**What the task asks:**
Pick out every line of the material that contains the string "SUCOFINDO" and copy each one. Case counts.

**Stored data:**

-- Opening Marker --

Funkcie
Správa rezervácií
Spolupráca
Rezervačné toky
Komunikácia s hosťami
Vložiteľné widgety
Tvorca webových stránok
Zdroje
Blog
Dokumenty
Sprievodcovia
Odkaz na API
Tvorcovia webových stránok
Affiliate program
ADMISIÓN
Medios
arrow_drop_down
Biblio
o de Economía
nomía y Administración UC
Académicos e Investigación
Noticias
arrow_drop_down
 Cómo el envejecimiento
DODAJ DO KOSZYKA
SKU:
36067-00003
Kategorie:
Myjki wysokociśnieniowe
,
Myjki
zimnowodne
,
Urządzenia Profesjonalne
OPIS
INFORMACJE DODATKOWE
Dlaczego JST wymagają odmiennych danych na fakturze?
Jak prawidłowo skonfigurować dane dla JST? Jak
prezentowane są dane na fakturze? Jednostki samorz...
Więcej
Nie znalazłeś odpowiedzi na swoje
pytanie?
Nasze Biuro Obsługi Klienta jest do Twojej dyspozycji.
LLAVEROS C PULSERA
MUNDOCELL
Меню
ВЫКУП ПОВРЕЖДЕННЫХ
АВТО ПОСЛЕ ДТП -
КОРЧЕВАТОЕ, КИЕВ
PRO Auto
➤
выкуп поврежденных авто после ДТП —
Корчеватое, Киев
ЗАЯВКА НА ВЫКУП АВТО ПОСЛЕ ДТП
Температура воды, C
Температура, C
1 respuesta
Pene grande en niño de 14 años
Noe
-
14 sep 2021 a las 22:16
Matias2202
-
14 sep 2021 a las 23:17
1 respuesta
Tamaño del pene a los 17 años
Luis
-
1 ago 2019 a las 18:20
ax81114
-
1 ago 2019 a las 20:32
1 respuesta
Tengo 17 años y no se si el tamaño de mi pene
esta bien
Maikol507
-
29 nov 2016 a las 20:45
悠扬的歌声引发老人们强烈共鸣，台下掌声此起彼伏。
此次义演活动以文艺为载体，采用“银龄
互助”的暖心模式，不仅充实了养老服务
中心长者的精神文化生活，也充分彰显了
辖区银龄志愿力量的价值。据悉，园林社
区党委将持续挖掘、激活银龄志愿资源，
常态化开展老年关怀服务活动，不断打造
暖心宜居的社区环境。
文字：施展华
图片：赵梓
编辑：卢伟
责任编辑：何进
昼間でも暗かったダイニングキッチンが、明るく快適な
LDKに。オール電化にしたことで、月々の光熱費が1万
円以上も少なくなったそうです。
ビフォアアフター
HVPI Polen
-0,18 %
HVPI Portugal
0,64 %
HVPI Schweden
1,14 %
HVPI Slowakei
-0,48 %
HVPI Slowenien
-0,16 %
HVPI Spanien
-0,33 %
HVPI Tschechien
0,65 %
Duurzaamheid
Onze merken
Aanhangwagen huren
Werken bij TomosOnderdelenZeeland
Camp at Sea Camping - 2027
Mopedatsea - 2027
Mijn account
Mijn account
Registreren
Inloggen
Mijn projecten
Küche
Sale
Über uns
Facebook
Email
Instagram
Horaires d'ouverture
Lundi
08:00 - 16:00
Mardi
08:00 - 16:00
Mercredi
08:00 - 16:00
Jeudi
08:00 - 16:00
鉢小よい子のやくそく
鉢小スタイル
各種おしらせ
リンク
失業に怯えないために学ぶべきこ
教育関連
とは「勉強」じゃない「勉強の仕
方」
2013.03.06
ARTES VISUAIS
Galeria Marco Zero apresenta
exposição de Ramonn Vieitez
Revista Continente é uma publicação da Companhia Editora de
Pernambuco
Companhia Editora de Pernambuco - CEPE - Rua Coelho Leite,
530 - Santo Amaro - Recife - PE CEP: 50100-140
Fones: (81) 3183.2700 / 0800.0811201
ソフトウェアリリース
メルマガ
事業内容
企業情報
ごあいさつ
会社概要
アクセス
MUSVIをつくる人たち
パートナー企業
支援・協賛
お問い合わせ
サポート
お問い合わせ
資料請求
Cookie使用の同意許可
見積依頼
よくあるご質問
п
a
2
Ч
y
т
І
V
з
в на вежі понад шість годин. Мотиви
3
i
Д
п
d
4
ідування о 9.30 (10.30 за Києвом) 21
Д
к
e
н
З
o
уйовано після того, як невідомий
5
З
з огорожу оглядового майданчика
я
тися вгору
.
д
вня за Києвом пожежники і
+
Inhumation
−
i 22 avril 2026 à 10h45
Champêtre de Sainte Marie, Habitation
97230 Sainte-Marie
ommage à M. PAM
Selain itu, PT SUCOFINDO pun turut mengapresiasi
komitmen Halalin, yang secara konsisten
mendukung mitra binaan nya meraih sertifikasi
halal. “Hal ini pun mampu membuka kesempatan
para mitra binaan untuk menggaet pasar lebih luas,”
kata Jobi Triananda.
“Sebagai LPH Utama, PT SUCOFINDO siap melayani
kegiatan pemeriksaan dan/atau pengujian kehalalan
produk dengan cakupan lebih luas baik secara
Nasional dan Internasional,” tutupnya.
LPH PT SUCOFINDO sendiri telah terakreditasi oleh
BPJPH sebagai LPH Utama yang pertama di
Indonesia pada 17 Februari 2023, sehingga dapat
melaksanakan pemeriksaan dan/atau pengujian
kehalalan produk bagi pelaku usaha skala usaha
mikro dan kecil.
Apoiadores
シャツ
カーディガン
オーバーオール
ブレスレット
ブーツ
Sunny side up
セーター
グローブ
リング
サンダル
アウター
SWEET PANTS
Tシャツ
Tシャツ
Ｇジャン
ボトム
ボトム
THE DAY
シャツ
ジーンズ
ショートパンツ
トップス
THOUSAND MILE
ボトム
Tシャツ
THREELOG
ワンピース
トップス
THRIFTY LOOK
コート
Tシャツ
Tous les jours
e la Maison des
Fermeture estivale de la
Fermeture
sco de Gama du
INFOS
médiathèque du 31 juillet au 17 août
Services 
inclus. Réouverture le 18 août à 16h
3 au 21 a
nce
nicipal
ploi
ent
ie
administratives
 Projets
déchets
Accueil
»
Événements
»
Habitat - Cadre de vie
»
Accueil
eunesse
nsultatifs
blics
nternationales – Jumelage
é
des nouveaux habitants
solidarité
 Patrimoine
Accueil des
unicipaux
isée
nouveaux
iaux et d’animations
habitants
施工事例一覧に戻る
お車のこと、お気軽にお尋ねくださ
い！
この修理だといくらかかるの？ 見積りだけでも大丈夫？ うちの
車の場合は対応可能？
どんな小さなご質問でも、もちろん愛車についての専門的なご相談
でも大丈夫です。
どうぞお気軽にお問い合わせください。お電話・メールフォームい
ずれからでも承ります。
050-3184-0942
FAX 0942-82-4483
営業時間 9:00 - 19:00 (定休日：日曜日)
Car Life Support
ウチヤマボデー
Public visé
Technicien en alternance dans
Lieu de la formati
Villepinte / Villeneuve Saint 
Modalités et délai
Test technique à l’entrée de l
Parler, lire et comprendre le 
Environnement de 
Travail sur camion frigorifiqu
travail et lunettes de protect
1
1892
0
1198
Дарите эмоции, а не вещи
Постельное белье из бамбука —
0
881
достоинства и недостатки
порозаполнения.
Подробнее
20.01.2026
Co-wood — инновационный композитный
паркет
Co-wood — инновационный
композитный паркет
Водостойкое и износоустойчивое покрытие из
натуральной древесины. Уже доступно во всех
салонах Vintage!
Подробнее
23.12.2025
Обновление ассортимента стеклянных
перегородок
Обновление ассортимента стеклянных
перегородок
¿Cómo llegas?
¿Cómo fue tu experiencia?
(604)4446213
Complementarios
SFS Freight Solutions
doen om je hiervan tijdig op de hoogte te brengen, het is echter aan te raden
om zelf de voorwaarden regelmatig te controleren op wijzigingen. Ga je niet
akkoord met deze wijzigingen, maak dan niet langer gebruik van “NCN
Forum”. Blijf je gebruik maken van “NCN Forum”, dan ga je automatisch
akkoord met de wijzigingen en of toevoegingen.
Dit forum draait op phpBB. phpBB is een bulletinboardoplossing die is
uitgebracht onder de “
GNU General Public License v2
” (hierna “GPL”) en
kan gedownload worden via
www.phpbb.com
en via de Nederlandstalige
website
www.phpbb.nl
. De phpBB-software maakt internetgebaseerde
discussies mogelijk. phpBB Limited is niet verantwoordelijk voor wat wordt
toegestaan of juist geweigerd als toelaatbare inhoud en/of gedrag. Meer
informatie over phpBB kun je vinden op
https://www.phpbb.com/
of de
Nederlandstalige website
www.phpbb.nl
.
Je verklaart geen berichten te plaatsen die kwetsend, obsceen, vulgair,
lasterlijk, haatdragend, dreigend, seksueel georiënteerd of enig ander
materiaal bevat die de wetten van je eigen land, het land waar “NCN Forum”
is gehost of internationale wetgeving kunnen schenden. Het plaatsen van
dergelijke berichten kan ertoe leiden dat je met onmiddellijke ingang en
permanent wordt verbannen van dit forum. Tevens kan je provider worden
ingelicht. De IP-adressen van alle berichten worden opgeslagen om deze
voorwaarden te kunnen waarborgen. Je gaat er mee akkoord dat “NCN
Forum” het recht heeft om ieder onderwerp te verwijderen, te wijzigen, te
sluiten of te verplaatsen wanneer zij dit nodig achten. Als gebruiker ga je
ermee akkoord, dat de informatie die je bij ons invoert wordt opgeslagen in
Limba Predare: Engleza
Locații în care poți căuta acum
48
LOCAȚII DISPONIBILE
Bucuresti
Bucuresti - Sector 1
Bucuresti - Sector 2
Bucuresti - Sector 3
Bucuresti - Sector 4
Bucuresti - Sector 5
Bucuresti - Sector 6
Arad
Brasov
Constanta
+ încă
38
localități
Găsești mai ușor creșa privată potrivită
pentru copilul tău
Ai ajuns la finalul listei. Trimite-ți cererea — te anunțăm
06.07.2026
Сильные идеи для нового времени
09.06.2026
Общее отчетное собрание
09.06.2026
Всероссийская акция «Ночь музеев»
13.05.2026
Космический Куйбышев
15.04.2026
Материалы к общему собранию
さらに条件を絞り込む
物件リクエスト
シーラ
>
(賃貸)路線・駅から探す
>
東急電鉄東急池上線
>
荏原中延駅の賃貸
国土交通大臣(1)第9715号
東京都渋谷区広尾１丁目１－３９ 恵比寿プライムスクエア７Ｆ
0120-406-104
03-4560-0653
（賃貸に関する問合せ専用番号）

-- Closing Marker --

**The completed task:**
Selain itu, PT SUCOFINDO pun turut mengapresiasi
“Sebagai LPH Utama, PT SUCOFINDO siap melayani
LPH PT SUCOFINDO sendiri telah terakreditasi oleh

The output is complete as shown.